VwGH vom 22.02.2018, Ra 2017/11/0313

Betreff

Der Verwaltungsgerichtshof hat durch den Vorsitzenden Senatspräsident Dr. Rigler und die Hofräte Dr. Schick und Dr. Grünstäudl als Richter, unter Mitwirkung des Schriftführers Mag. Soyer, über die Revision des J G in I, vertreten durch Dr. Martin Dellasega und Dr. Max Kapferer, Rechtsanwälte in 6020 Innsbruck, Schmerlingstraße 2/2, gegen das Erkenntnis des Landesverwaltungsgerichts Tirol vom , Zl. LVwG- 2017/14/2368-1, betreffend Akteneinsicht in einer kraftfahrrechtlichen Angelegenheit (belangte Behörde vor dem Verwaltungsgericht: Landespolizeidirektion Tirol), zu Recht erkannt:

Spruch

Das angefochtene Erkenntnis wird wegen Rechtswidrigkeit des Inhaltes aufgehoben.

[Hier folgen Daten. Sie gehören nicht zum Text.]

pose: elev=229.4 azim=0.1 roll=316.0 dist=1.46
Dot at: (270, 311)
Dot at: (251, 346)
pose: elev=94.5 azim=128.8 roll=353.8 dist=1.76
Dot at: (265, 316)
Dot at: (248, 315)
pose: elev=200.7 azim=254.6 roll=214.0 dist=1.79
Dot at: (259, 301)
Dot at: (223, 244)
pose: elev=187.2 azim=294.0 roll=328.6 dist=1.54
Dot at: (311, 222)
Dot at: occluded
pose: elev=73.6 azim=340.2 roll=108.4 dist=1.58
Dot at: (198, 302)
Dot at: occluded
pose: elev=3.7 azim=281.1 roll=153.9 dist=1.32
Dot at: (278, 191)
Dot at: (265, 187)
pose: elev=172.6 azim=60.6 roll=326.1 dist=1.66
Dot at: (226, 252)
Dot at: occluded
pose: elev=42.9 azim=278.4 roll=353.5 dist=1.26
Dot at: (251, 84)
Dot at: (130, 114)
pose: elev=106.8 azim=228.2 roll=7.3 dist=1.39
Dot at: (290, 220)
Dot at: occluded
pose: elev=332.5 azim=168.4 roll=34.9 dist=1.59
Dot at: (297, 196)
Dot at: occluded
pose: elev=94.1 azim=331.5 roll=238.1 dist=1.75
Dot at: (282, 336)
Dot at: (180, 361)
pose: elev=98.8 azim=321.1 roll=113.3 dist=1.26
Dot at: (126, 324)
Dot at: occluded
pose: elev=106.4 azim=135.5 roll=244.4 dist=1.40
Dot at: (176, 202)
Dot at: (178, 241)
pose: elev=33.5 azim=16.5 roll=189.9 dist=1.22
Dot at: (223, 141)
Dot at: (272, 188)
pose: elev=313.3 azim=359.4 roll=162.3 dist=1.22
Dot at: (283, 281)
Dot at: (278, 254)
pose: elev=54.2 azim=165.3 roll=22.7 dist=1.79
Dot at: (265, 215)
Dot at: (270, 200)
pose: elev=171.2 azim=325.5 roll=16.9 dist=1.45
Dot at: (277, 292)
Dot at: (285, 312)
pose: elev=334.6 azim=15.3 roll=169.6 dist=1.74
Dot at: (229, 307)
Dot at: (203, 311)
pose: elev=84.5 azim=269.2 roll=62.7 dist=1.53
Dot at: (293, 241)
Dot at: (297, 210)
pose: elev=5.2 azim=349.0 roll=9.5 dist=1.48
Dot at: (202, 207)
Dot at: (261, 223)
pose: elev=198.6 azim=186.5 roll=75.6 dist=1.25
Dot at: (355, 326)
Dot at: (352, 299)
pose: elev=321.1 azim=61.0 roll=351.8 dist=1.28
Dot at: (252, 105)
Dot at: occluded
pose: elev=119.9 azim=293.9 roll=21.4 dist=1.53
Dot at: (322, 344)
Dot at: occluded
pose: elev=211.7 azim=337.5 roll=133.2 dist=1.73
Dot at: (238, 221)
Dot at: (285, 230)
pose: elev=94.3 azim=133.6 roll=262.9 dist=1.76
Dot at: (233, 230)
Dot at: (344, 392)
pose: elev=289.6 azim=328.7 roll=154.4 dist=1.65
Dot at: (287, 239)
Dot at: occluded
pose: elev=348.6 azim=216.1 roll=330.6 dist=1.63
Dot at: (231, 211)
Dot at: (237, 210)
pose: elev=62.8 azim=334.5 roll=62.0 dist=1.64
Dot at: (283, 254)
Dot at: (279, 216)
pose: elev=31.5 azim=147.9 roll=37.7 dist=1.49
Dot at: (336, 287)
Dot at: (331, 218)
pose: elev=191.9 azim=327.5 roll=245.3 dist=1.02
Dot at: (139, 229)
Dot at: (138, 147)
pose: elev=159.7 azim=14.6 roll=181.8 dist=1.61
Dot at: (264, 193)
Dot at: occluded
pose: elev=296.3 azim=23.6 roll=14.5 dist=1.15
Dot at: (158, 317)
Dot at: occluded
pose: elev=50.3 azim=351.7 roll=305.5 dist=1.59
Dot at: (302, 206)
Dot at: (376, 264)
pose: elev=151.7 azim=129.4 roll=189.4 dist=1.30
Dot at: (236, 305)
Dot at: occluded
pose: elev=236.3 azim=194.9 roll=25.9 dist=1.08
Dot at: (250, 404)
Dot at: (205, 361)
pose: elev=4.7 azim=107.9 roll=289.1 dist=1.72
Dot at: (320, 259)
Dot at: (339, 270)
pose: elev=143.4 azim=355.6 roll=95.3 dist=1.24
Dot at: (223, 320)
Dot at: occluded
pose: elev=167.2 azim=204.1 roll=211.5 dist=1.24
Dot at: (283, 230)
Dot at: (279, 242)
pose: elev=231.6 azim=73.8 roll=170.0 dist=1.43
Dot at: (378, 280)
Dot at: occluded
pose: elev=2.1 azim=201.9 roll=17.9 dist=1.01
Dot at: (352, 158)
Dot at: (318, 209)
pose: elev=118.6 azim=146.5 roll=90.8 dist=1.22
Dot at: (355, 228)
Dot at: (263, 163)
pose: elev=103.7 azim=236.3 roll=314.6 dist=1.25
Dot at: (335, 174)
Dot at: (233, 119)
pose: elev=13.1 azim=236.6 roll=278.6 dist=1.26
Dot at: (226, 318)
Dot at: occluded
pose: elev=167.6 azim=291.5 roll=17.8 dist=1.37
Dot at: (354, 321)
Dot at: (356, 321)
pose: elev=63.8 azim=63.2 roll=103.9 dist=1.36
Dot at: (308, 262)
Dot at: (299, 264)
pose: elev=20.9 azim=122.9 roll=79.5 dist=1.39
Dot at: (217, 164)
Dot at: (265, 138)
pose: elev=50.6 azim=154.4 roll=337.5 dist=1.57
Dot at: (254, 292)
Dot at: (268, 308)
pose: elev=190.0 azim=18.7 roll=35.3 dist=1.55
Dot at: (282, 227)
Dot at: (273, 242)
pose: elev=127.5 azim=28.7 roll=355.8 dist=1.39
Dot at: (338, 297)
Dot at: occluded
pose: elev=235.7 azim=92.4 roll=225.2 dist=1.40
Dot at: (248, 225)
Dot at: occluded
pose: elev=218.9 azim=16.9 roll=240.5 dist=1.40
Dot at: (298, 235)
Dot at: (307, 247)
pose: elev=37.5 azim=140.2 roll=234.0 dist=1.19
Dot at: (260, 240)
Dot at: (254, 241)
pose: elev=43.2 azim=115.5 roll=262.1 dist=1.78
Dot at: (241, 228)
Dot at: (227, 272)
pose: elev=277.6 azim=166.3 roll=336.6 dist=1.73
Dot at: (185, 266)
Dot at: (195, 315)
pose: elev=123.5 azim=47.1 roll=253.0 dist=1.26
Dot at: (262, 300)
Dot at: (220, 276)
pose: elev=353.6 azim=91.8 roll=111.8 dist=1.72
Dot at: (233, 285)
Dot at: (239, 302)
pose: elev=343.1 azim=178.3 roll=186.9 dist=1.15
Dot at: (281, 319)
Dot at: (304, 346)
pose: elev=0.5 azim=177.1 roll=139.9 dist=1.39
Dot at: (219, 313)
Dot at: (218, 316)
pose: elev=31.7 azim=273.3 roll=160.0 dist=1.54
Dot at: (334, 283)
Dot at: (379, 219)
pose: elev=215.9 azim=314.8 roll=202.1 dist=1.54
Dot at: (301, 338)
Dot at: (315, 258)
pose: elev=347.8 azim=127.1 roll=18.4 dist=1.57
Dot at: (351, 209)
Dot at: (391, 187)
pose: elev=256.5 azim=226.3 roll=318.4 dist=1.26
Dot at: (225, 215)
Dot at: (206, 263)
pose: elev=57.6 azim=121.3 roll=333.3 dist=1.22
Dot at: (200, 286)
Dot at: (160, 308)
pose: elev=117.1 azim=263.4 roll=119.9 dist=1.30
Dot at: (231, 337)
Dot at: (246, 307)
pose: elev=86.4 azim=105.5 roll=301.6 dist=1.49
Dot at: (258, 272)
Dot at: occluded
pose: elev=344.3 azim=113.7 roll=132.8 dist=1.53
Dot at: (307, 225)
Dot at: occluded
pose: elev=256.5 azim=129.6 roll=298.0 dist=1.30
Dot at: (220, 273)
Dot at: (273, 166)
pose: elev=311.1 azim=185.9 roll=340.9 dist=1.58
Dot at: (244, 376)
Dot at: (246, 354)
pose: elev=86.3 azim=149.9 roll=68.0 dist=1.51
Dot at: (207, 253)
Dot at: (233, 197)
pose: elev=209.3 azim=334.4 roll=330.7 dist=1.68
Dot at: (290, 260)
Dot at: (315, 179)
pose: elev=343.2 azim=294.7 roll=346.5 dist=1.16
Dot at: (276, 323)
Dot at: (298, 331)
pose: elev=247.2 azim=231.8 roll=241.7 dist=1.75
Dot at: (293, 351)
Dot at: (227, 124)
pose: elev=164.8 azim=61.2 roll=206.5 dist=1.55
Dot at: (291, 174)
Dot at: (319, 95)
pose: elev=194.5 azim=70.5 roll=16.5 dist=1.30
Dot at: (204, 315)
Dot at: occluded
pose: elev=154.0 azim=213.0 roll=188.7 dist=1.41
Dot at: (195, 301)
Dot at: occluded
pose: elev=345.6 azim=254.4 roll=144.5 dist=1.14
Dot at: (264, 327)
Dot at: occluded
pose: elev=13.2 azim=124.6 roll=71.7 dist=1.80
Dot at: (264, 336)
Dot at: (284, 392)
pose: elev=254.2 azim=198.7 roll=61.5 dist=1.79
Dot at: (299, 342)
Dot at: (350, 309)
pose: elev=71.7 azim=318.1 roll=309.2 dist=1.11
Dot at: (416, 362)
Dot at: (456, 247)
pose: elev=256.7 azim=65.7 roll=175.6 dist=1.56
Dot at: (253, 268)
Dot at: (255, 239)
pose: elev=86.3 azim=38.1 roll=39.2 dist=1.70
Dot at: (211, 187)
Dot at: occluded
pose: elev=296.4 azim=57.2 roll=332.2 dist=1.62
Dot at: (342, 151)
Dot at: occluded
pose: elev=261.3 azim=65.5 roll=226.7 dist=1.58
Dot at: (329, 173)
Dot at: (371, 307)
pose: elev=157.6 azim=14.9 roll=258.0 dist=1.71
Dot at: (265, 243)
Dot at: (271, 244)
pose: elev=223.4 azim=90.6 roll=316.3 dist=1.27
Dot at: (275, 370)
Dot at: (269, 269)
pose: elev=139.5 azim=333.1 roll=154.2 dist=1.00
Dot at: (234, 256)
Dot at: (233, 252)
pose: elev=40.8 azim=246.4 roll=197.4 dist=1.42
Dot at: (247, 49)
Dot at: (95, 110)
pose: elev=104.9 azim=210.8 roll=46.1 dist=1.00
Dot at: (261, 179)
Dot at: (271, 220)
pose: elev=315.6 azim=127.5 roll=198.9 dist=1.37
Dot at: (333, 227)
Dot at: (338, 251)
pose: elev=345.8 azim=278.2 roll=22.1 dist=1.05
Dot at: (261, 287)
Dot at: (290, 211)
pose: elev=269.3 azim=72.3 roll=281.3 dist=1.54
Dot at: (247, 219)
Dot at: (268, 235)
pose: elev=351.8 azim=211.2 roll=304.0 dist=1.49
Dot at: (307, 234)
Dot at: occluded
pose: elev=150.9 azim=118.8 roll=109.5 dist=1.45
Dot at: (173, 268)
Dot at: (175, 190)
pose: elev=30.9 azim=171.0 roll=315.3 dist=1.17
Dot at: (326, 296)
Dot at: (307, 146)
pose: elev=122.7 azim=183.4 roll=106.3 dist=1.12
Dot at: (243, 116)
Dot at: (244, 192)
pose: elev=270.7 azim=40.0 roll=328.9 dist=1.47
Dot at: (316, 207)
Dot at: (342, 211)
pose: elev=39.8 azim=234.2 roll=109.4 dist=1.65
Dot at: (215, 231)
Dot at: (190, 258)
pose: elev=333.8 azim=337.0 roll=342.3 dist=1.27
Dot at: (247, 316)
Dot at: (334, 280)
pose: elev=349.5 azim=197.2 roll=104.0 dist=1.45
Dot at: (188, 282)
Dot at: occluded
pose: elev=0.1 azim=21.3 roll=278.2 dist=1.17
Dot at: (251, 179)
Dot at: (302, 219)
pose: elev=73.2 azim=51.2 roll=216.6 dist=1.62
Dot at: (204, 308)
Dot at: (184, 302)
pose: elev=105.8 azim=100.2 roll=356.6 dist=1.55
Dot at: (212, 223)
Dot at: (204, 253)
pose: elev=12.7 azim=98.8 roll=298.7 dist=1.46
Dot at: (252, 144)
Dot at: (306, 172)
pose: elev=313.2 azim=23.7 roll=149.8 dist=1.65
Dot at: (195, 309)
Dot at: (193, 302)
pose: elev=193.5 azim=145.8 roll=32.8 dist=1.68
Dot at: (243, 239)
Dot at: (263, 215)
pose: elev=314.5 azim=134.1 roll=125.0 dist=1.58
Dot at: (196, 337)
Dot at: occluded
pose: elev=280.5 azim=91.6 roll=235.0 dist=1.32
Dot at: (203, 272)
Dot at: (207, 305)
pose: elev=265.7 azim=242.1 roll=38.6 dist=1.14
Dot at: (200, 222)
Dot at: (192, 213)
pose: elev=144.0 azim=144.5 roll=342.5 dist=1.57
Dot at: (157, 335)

Der Bund hat dem Revisionswerber Aufwendungen in der Höhe von EUR 1.346,40 binnen zwei Wochen bei sonstiger Exekution zu ersetzen.

Begründung

1 Mit Schreiben der belangten Behörde vom wurde der Revisionswerber als Zulassungsbesitzer eines nach dem Kennzeichen näher bestimmten Kraftfahrzeuges gemäß § 103 Abs. 2 KFG 1967 zur Erteilung der Auskunft aufgefordert, wer dieses Kraftfahrzeug am um 21.45 Uhr an einer bestimmten Örtlichkeit verwendet habe.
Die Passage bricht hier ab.